De Garamont aux Garamond(s) : une aventure typographique
De Garamont aux Garamond(s) : une aventure typographique

IV. La résurrection

   Durant la première moitié du XIXe siècle, qui voit triompher le style néoclassique des Didot, les caractères de Claude Garamont sont entièrement délaissés. Pourtant, après cette éclipse d’un demi-siècle, les types anciens sont réhabilités, grâce à l’initiative d’un imprimeur lyonnais, Louis Perrin, qui fait graver des caractères imitant ceux de la Renaissance. Perrin lance ainsi dans les années 1850 la mode des caractères dits « elzéviriens », qui réhabilitent les formes anciennes auprès du lectorat français.

   Cette évolution conduit Arthur Christian, le directeur de l’Imprimerie nationale, à remettre en usage des types anciens, ceux de Jean Jannon, qui sont diffusés par son établissement sous le nom de « Garamond » à partir de 1900. C’est le début d’une véritable « Garamonomanie » : en l’espace de quelques années, plusieurs dizaines de revivals sont mis en circulation, non seulement en France mais également en Allemagne, en Grande-Bretagne, aux États-Unis et en Italie où ils s’imposent massivement dans la presse, l’édition et la publicité.

   L’histoire du « Garamond » accompagne ainsi la mutation des industries graphiques tout au long du XXe siècle depuis l’arrivée des fondeuses-composeuses mécaniques jusqu’à l’informatique, en passant par la photocomposition.

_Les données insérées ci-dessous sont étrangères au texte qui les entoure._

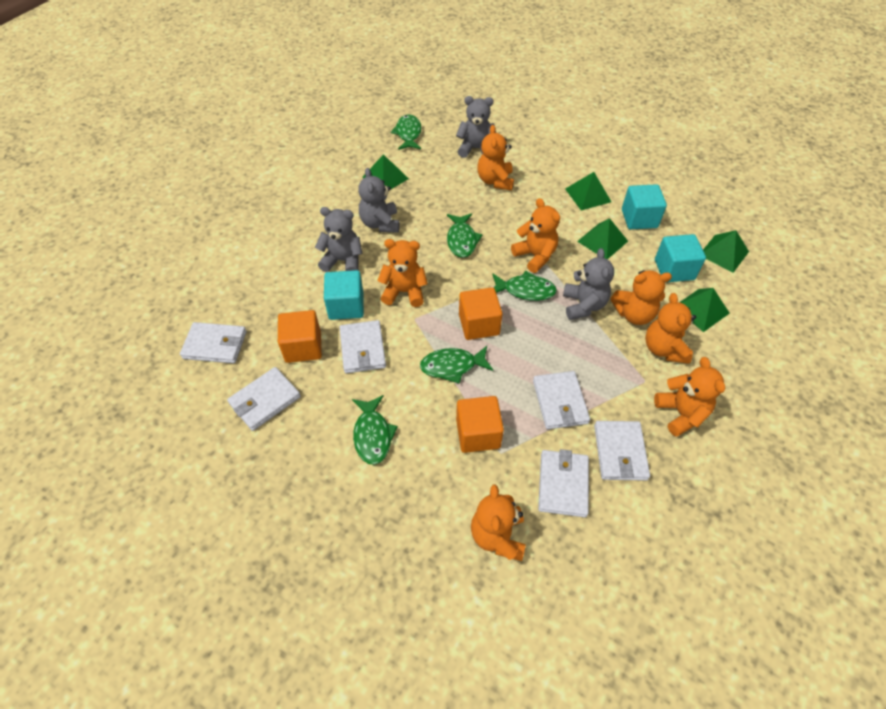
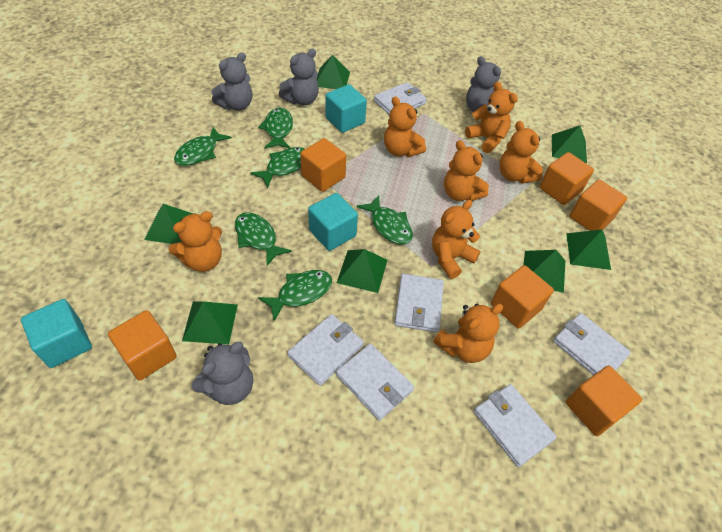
green fish: 5 -> 6
green pyramid: 5 -> 7
orange cube: 3 -> 6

65. 1847 : une erreur d’attribution

« Spécimen des caractères romains employés par l'Imprimerie royale de 1640 à 1846 » dans [Eugène Burnouf]. Notice sur les types étrangers du spécimen de l’Imprimerie royale. – Paris : Imprimerie royale, 1847.

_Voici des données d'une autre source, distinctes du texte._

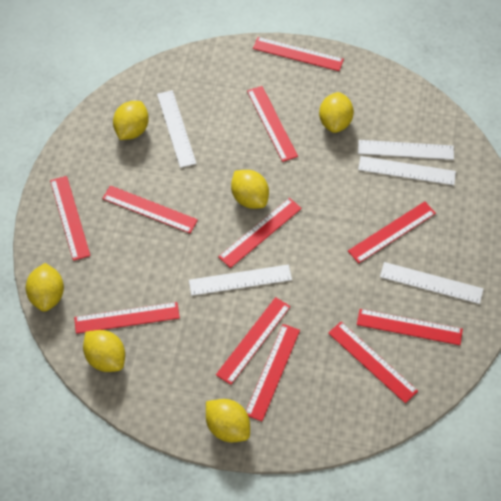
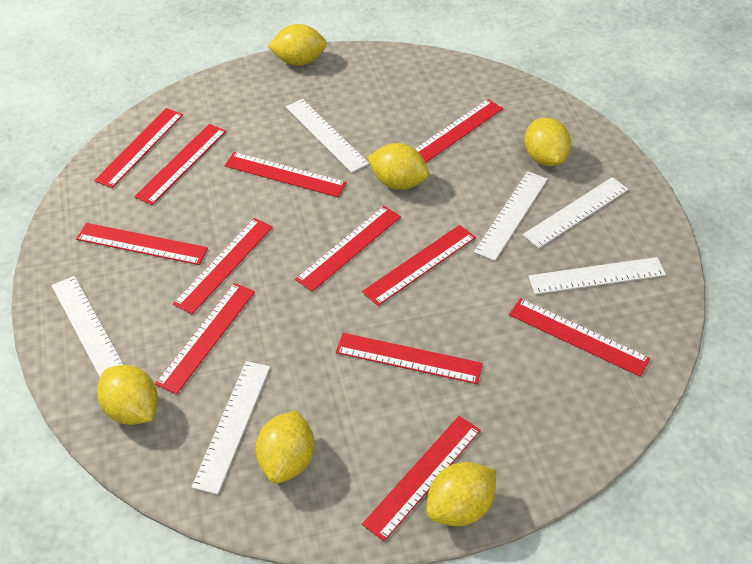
red ruler: 11 -> 12
white ruler: 5 -> 6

Étonnamment intégré à une Notice sur les types étrangers, ce tableau synoptique présente l’ensemble des caractères latins en usage à l’Imprimerie royale. Repris à l’identique dans l’Histoire de l’Imprimerie impériale de France de François Duprat en 1861, il connaît une diffusion relativement large et est à l’origine d’un important quiproquo : dans la colonne de gauche, les « Caractères de l’Université » commandés à Jean Jannon en 1641 (n° 53 et 54) sont attribués à Claude « Garamond », et datés par erreur de 1540. Cette attribution erronée fera longtemps autorité : dès lors, les types de Jean Jannon passeront pour le modèle original du « Garamond ».